My Scientology Movie

2016 – USA/ UK

Director: John Dower

Words: N. Scatcherd

For those who may be unaware: Scientology is one of the most bizarre and controversial movements in recent history – a ‘religion’ based primarily on the writings of science fiction author L. Ron Hubbard, the followers of which buy their way up the hierarchy and promote teachings involving ancient alien races and psychic powers. It has a number of very high-profile followers, the most (in)famous being Tom Cruise, although it also counts celebrity figures such as John Travolta, Juliette Lewis and Beck among its patrons.

It’s a ripe subject for documentary film-making, and on paper, the famously laidback, disarming style of the BBC’s Louis Theroux should be perfect for it. He has a way of approaching people openly and politely, without any obvious guile, in a way which often relaxes his subjects to a point where their guard will slip a little, and they may say things or act in certain ways they wouldn’t around your ‘usual’ journalist. Of course, there is always an element of sly knowing with Theroux – not intended as a dig, I’m a fan of the man’s work – where you can tell his sheepish demeanour, complete with near-permanent ‘who, me?’ expression, belies a man who knows very well what he’s doing. However, My Scientology Movie feels sadly underdeveloped throughout, standing as less of a probe into a notoriously secretive, strange and occasionally outwardly hostile movement and more as a somewhat entertaining, but basically unilluminating exercise in surreality.

The bulk of the film focuses on Marty Rathbun, a former senior figure in Scientology who has since defected and is now treated as a bitter, untrustworthy, subversive enemy of the movement. He seems like a fairly laidback and softly-spoken person, but nevertheless, his own past involvement in Scientology’s more sinister machinations keeps him shrouded in a cloud of moral ambiguity. He helps Louis pick out an actor to portray Scientology’s current leader, David Miscavige, in a series of re-enactments portraying some public broadcasts Miscavige made defending himself and Scientology’s image, as well as the various instances of abuse he apparently perpetrated against followers. They also pick out an actor to portray Tom Cruise in a bizarre bit of ‘actors portraying actors’ post-modernism, but this curiously doesn’t really go anywhere.

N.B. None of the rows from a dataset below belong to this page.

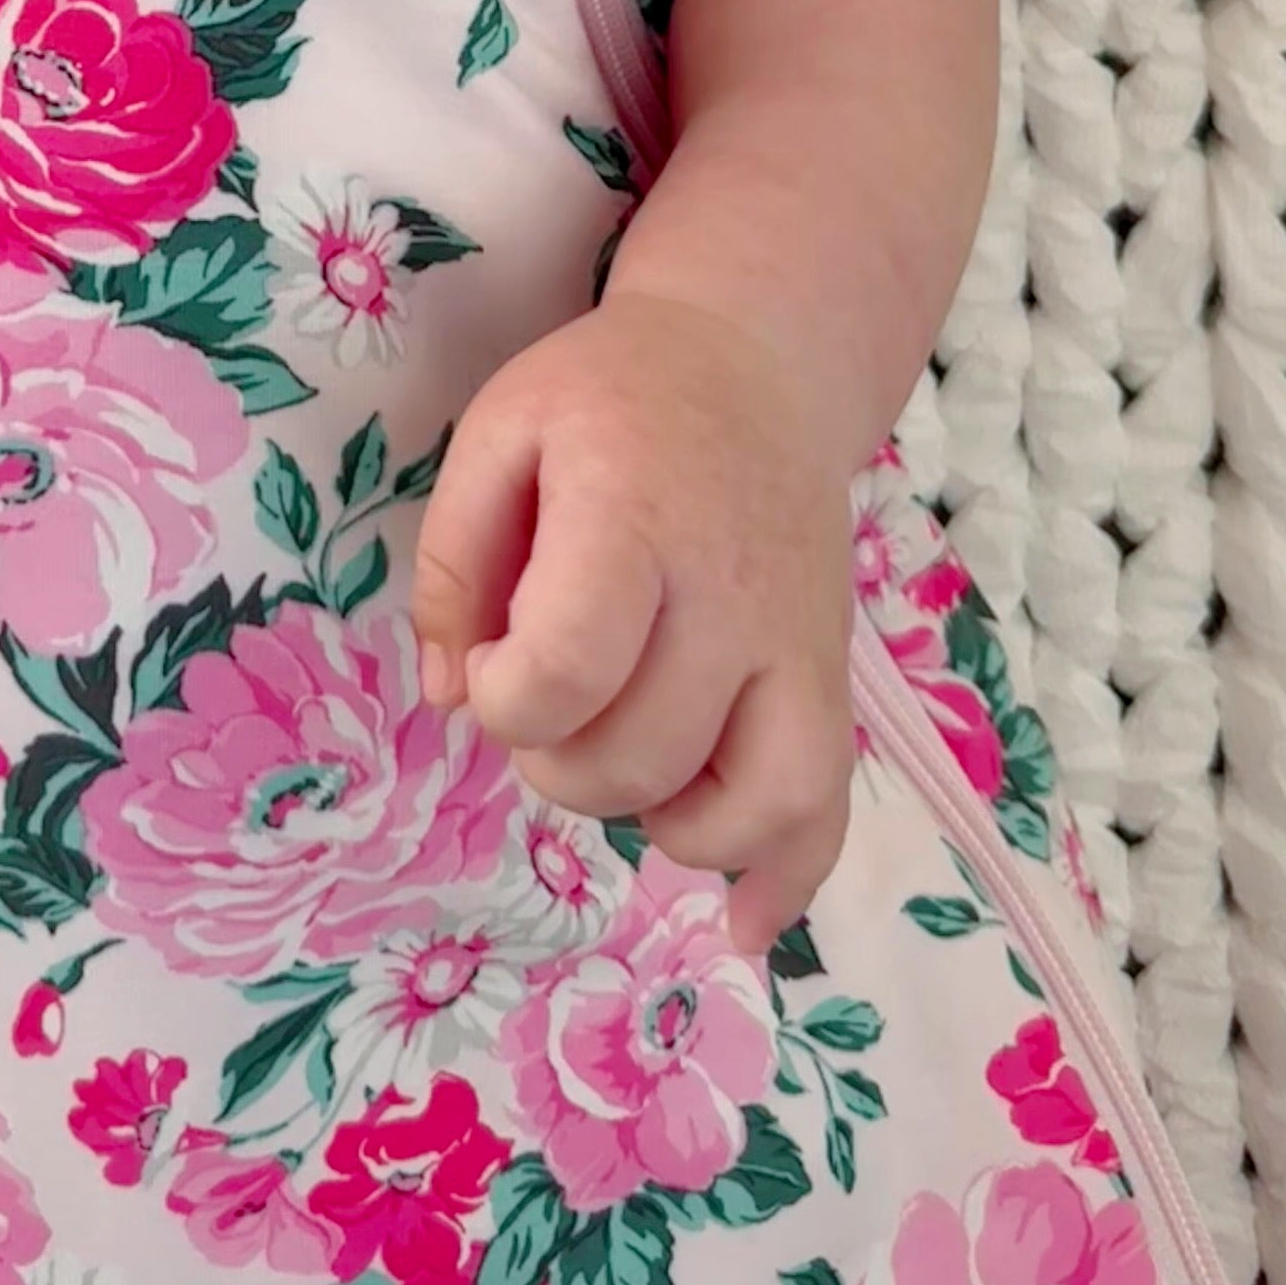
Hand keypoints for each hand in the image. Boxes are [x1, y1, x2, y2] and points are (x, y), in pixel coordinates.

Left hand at [410, 285, 854, 955]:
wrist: (754, 362)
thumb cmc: (609, 399)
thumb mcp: (502, 431)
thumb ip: (453, 562)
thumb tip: (455, 697)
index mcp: (636, 516)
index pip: (572, 666)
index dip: (511, 701)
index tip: (497, 665)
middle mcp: (733, 591)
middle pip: (644, 755)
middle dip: (561, 760)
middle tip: (546, 697)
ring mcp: (798, 644)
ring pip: (752, 804)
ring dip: (659, 821)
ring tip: (618, 754)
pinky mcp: (832, 681)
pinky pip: (829, 810)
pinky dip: (786, 881)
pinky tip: (737, 922)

The film’s main preoccupation remains on Rathbun and the actor – Andrew Perez – he and Theroux eventually pick to play Miscavige. The real Miscavige has by all accounts an explosively violent temper stemming from total self-righteousness, and to his credit Perez seems to tap into this with uncanny skill in the re-enactment exercises. It’s genuinely alarming to see how quickly he can snap from being an apparently fairly affable guy, to a monstrous bully who slams Theroux into walls and screams insults in his face while in character.

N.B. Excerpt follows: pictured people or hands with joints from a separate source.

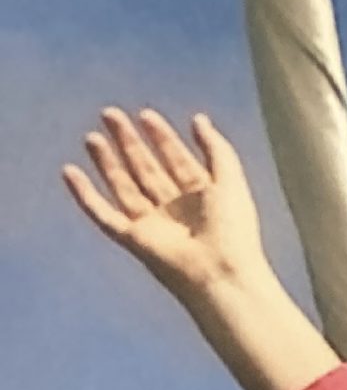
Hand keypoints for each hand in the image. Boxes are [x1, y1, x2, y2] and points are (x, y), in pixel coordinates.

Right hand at [61, 105, 336, 389]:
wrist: (221, 275)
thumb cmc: (233, 231)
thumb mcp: (229, 180)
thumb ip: (217, 148)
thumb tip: (199, 119)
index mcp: (201, 198)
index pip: (176, 160)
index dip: (161, 137)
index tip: (146, 114)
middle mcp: (174, 211)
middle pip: (146, 169)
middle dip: (129, 142)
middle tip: (111, 114)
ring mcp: (153, 226)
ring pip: (123, 187)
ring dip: (107, 162)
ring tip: (93, 137)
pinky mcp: (133, 240)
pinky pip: (103, 215)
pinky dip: (85, 195)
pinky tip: (70, 172)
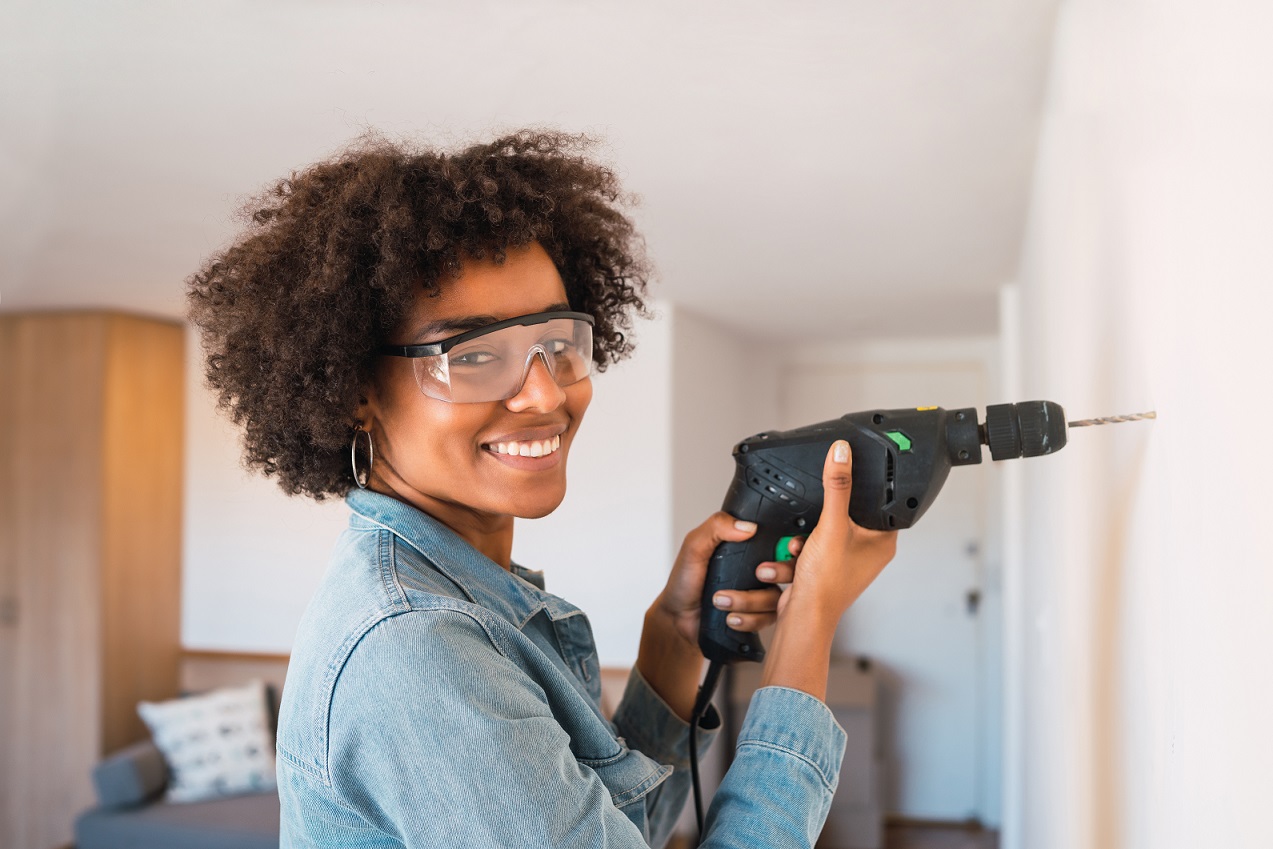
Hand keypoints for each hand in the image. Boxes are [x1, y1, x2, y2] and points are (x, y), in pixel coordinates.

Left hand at [650, 512, 787, 646]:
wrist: (678, 618)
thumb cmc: (685, 581)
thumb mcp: (694, 547)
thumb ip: (716, 528)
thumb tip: (747, 526)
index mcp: (748, 548)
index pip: (782, 540)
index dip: (794, 543)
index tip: (791, 547)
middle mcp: (759, 569)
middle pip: (789, 569)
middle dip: (777, 572)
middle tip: (758, 574)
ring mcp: (760, 594)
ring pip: (775, 598)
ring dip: (748, 602)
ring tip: (721, 601)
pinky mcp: (758, 616)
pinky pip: (768, 618)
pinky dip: (748, 619)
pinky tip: (730, 618)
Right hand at [758, 439, 898, 697]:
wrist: (802, 619)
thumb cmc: (827, 584)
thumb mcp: (831, 525)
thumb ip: (837, 486)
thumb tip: (842, 454)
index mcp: (882, 542)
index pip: (880, 504)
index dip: (861, 492)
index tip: (846, 483)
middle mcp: (868, 552)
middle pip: (843, 517)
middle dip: (819, 521)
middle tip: (815, 528)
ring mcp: (845, 563)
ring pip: (822, 533)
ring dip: (803, 539)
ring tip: (800, 550)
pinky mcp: (824, 572)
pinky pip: (809, 550)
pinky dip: (796, 553)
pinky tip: (790, 560)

That said, while the documentary appears to be aiming for some kind of illuminating truth in these re-enactments, they often feel like aimless filler. The real Miscavige comes across in video footage as a confident, manipulative sociopath who is very good at telling gullible people with disposable income the things they are desperate to hear, but unfortunately Theroux is unable to ever meet the man. This has the effect of making Perez’ caricature little more than, well, caricature, as well as leaving Miscavige as a strangely abstract boogeyman figure, rather than fleshing out the undoubtedly more complex and nuanced human being behind the image.

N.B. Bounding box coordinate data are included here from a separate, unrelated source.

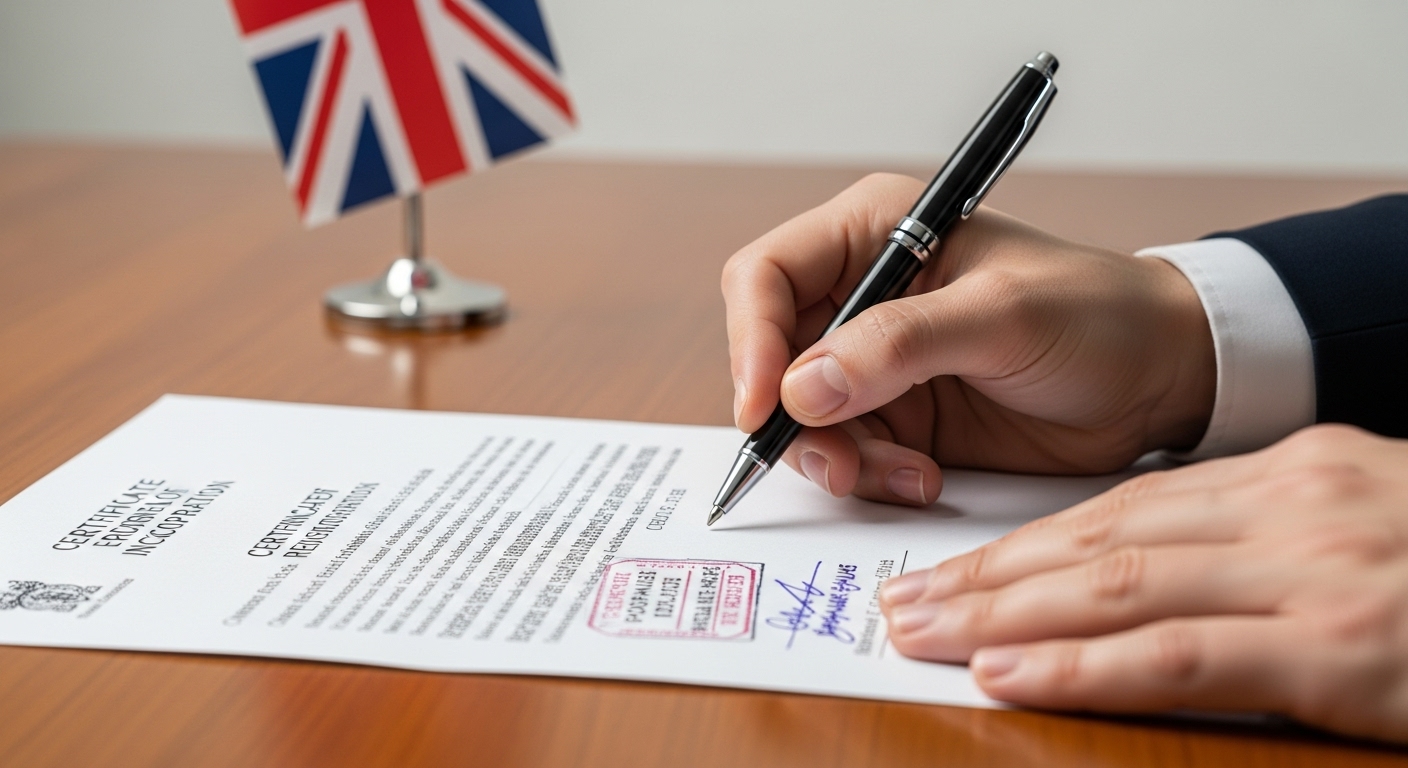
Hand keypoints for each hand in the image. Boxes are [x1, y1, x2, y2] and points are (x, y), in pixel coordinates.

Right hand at [722, 173, 1214, 504]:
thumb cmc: (1097, 316)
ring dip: (836, 458)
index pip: (766, 276)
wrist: (1160, 380)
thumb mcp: (1001, 316)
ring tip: (903, 476)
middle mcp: (860, 294)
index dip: (751, 340)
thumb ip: (900, 345)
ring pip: (800, 418)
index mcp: (873, 232)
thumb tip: (800, 388)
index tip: (765, 405)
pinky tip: (923, 480)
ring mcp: (873, 362)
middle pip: (770, 357)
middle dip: (793, 417)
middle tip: (838, 462)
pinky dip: (870, 477)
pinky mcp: (896, 418)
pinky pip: (846, 455)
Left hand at [878, 425, 1407, 743]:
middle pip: (1100, 537)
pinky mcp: (1338, 647)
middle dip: (989, 574)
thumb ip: (1256, 545)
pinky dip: (1084, 666)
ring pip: (1118, 585)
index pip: (1125, 505)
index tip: (954, 565)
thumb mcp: (1360, 530)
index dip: (1026, 541)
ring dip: (1006, 613)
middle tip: (902, 600)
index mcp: (1293, 473)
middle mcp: (1293, 505)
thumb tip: (1140, 578)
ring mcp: (1316, 572)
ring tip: (922, 633)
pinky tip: (1011, 674)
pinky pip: (1179, 657)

Rathbun has some interesting anecdotes about his time as part of the movement, but he himself remains frustratingly difficult to get a real grip on. He seems as adept as Theroux at evasion and obfuscation, and honestly, by the end of the film there is a sense that we haven’t really learned a whole lot about the guy. Aside from him, there are only two or three other (brief) points of view in the whole documentary, and the lack of a wider field of opinions and experiences works to the film’s detriment. There are a few amusingly strange moments where Theroux and his crew find themselves being filmed by Scientologists who seem to be making their own counter-documentary, and an ominous pickup truck with blacked out windows appears to follow Theroux at one point, but the absurd nature of these encounters doesn’t quite distract from the sense that there just isn’t a lot of genuine substance to the whole thing.

It does at least make clear just how frightening Scientology is. The movement is commonly treated as a joke; seen as a bunch of rich people doing strange things in the service of strange ideals, but a fundamentally harmless bunch of nonsense. Well, surprise, it certainly appears to be a deeply manipulative and abusive cult. Of course, anyone with a brain in their head is going to see Scientology for what it actually is without this documentary’s help; it merely makes more explicit the idea that its members are brainwashed and its leaders are deeply amoral, power-hungry predators. My Scientology Movie seems to be solely concerned with saying to the viewer, ‘hey, did you know Scientology is really weird and sinister?’ which, frankly, inspires little more reaction than ‘well, duh’.